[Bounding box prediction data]
────────────────
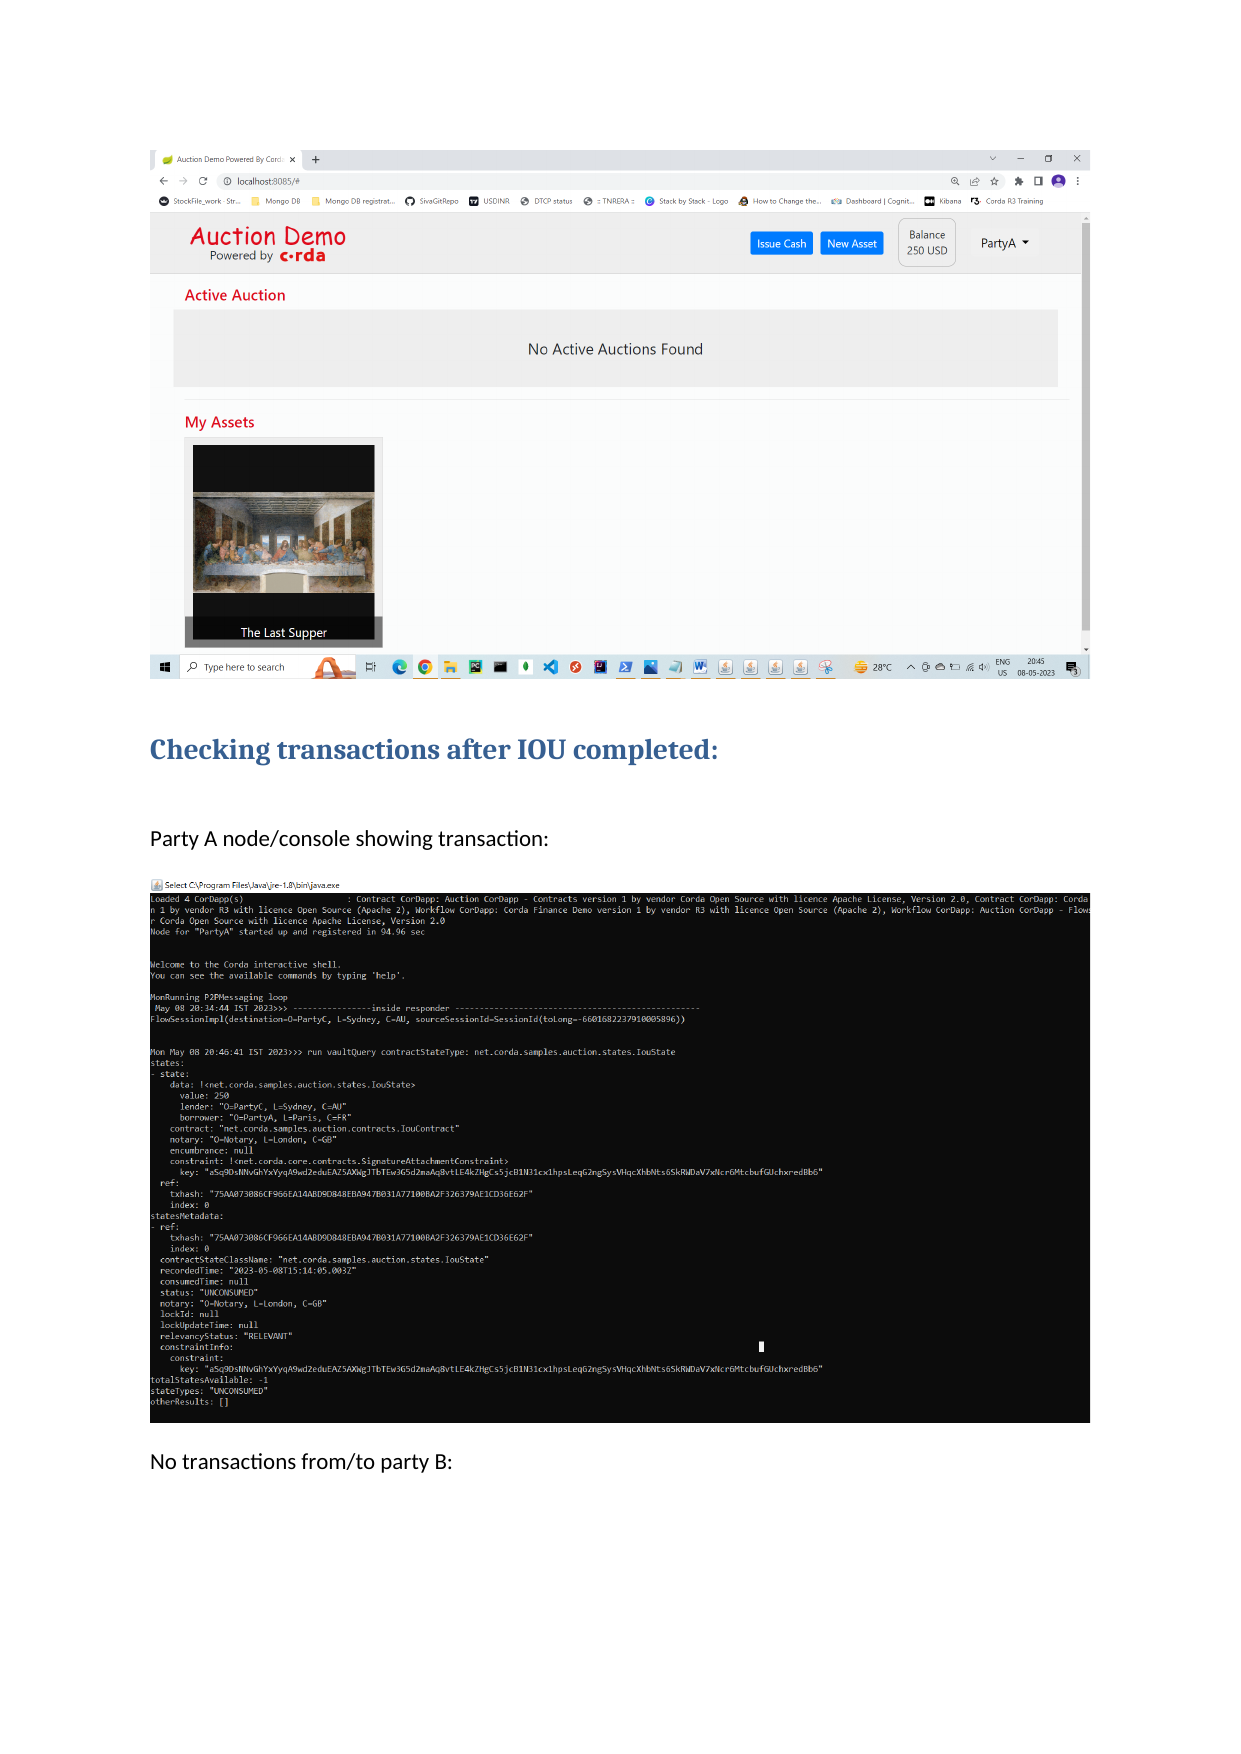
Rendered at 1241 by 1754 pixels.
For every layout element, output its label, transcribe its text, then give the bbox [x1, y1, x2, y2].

picture [150, 877, 1091, 1423]
text Party A node/console showing transaction: [150, 824, 1090, 853]
subtitle Checking transactions after IOU completed: [150, 733, 1090, 767]
picture [150, 150, 1091, 679]
text No transactions from/to party B: [150, 1447, 1090, 1475]
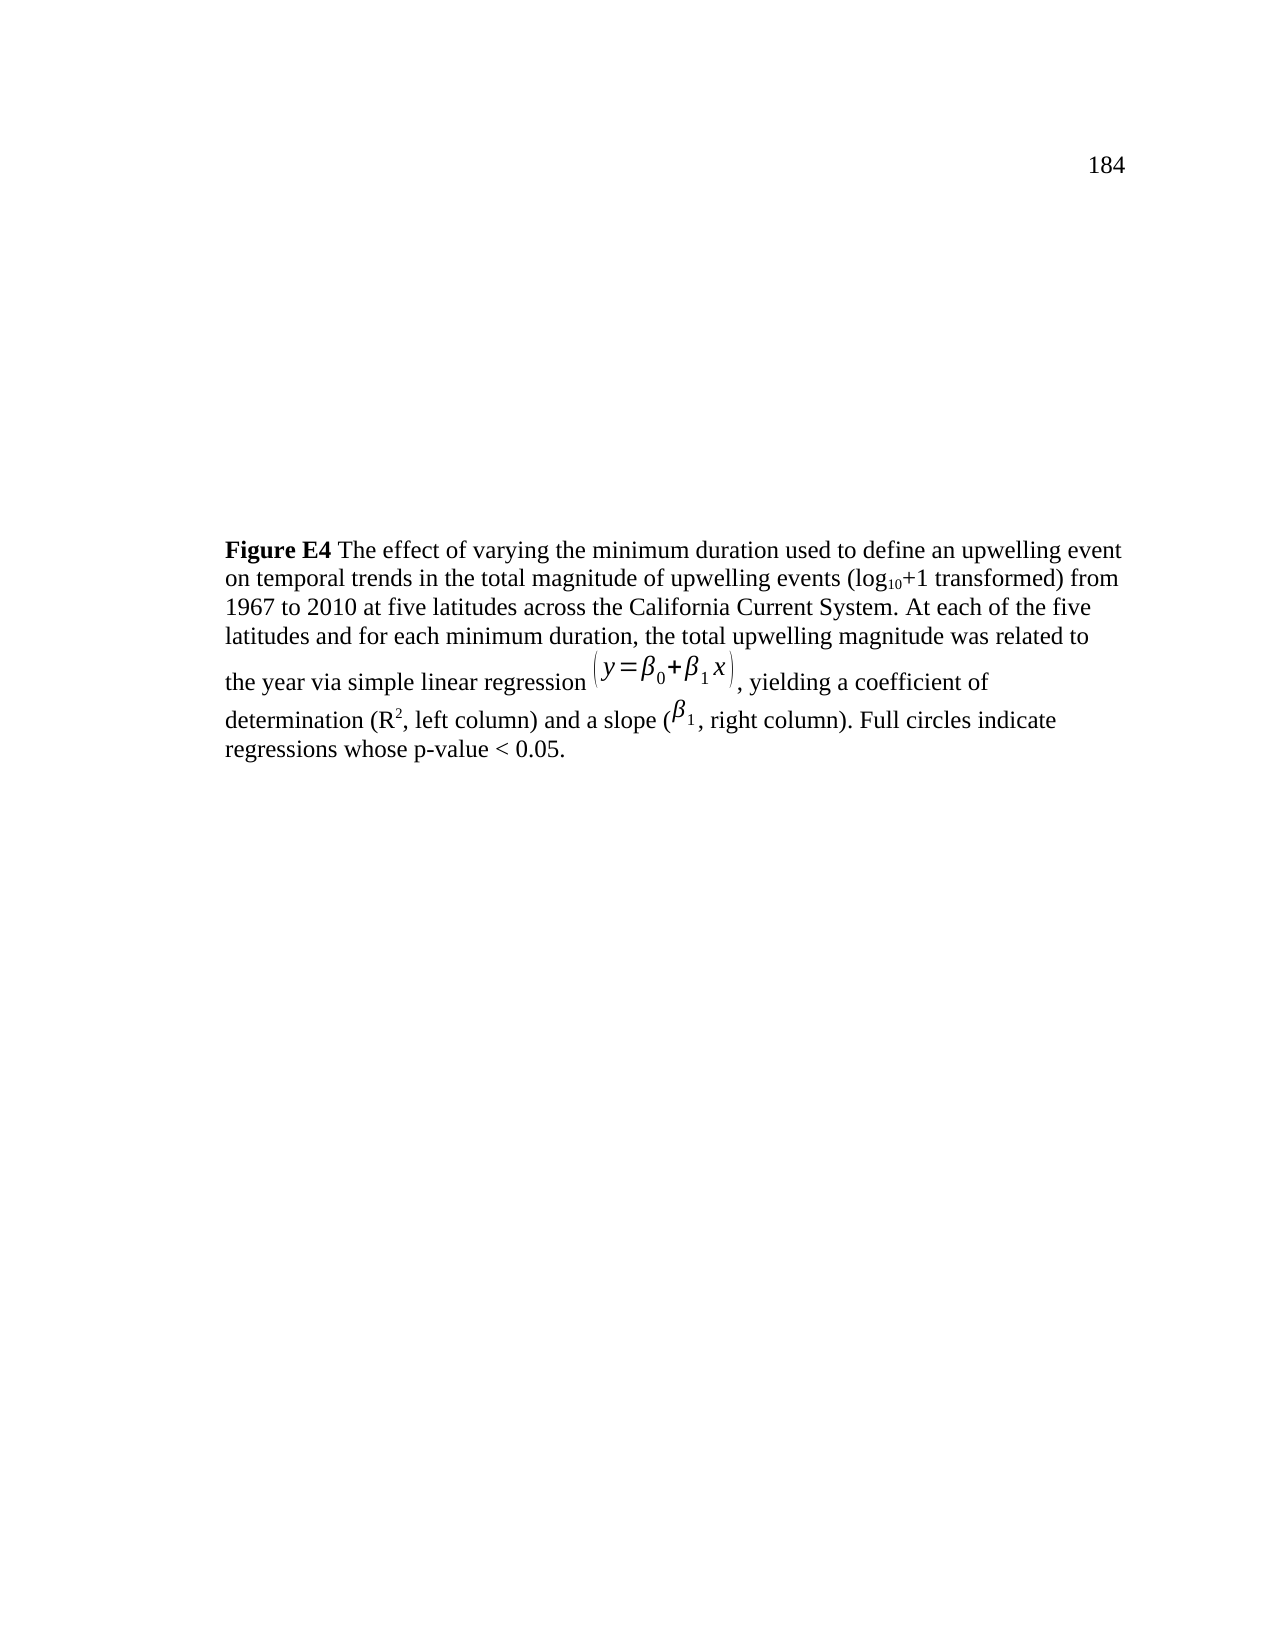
────────────────
Could you write out every line above exactly as it stands, with no images?

Rendered at 1241 by 1754 pixels.
For every layout element, output its label, transcribe its text, then give the bbox [x1, y1, x2, y2].

picture [150, 877, 1091, 1423]
text Party A node/console showing transaction: [150, 824, 1090, 853]
subtitle Checking transactions after IOU completed: [150, 733, 1090, 767]
picture [150, 150, 1091, 679]
text No transactions from/to party B: [150, 1447, 1090, 1475]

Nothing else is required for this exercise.